Piega CNC: Formatura di precisione per forme tridimensionali
La piega CNC, eseguita su piegatrici a controllo numerico, trasforma lamiere piane tagliate al laser in componenti tridimensionali applicando una forza controllata tramite un punzone e una matrice. Il processo si basa su un calcolo accurato del rimbalzo elastico — particolarmente critico per l’acciaio inossidabile e le leghe ad alta resistenza — e utilizza dispositivi di posizionamento (backgauges) per allineare il pezzo in lavorazione. I sistemi avanzati sono dotati di misurazione dell’angolo reale e di compensazione automatica della flessione della traversa (crowning) per garantire angoli di piega entro ±0,5° e lunghezze costanti delle flange. La piega è essenziale per la produzione di profili a U, forme a V, scatole e componenti complessi con più pieghe, come rack per server, carter per macchinari agricoli e supporti automobilistici. Offre un’elevata ripetibilità per volumi medi e alti e supporta un’ampia gamma di spessori (0,5–20 mm) e materiali (acciaio al carbonio, acciaio inossidabile, alluminio).

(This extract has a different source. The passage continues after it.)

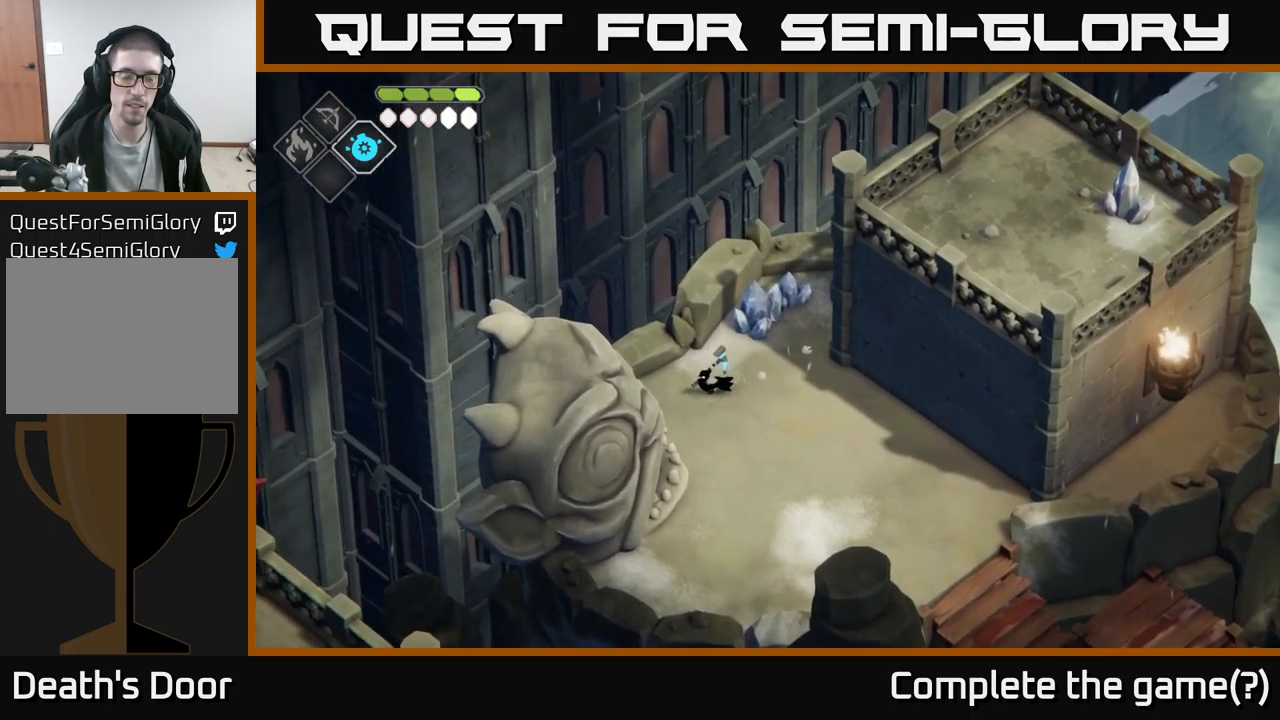
{"buttons": [], "left_stick": "down-left", "right_stick": "center", "events": []}
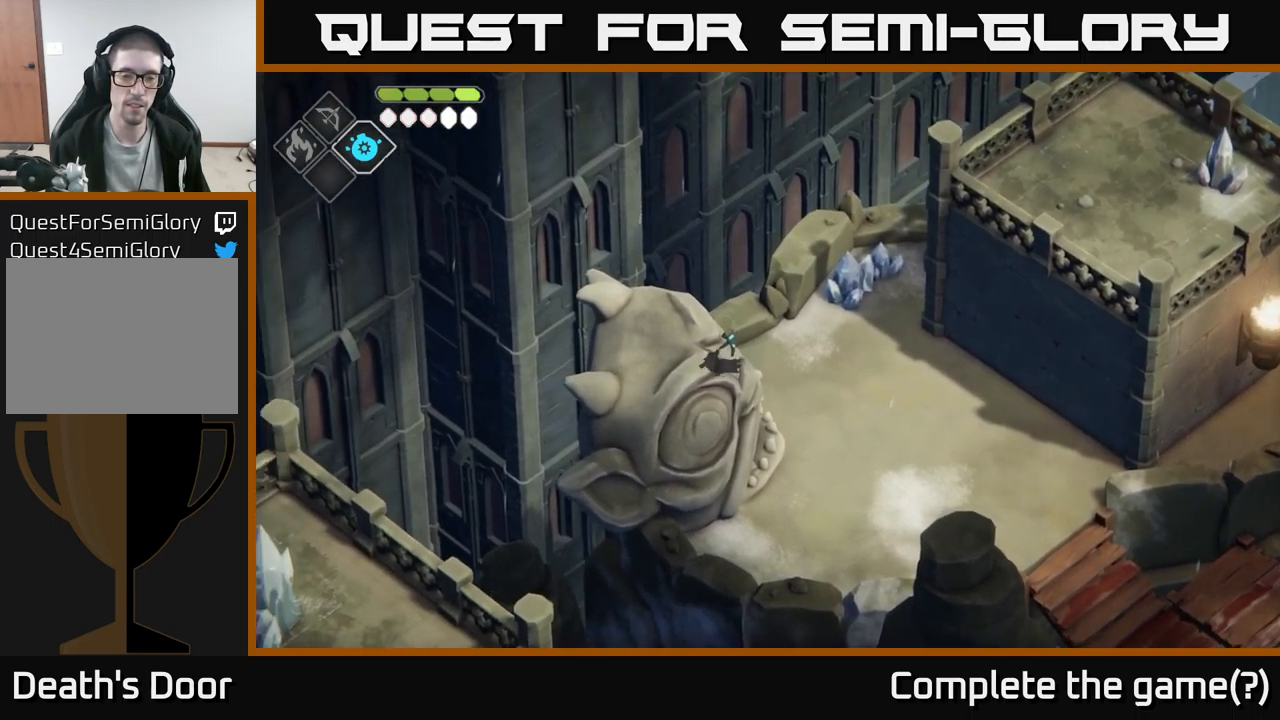
{"buttons": [], "left_stick": "left", "right_stick": "center", "events": [[400, "left_stick", "left"]]}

Saldatura: Assemblaggio permanente per l’integrità strutturale
La saldatura unisce due o più parti metalliche fondendo il materiale base — e spesso aggiungendo materiale d'apporto — per formare un giunto continuo in grado di sopportare carichi. I principali processi di saldatura su lamiere includono Saldatura a Filo in Gas (GMAW/MIG) , apprezzato per la sua velocità e versatilità sull'acciaio al carbonio, e Saldatura ad Arco Tungsteno a Gas (GTAW/TIG) , scelto per saldature pulite e precise su acciaio inossidabile e alluminio. La saldatura a punti (saldatura per resistenza) viene utilizzata per giunti sovrapposti su lamiere (ad esempio pannelli automobilistici). La saldatura trasforma componenti tagliati e piegati in strutture finite quali armadi, telai, serbatoi e involucri. I principali requisiti di qualità comprendono una corretta preparazione del giunto, procedure di saldatura qualificate e ispezione post-saldatura (visiva, con liquido penetrante o ultrasonica). In combinazione con il taglio laser e la piegatura, la saldatura completa il flusso di lavoro di lavorazione delle lamiere, consentendo la produzione di strutture metalliche personalizzate e resistenti per applicazioni industriali, architettoniche e infrastrutturali.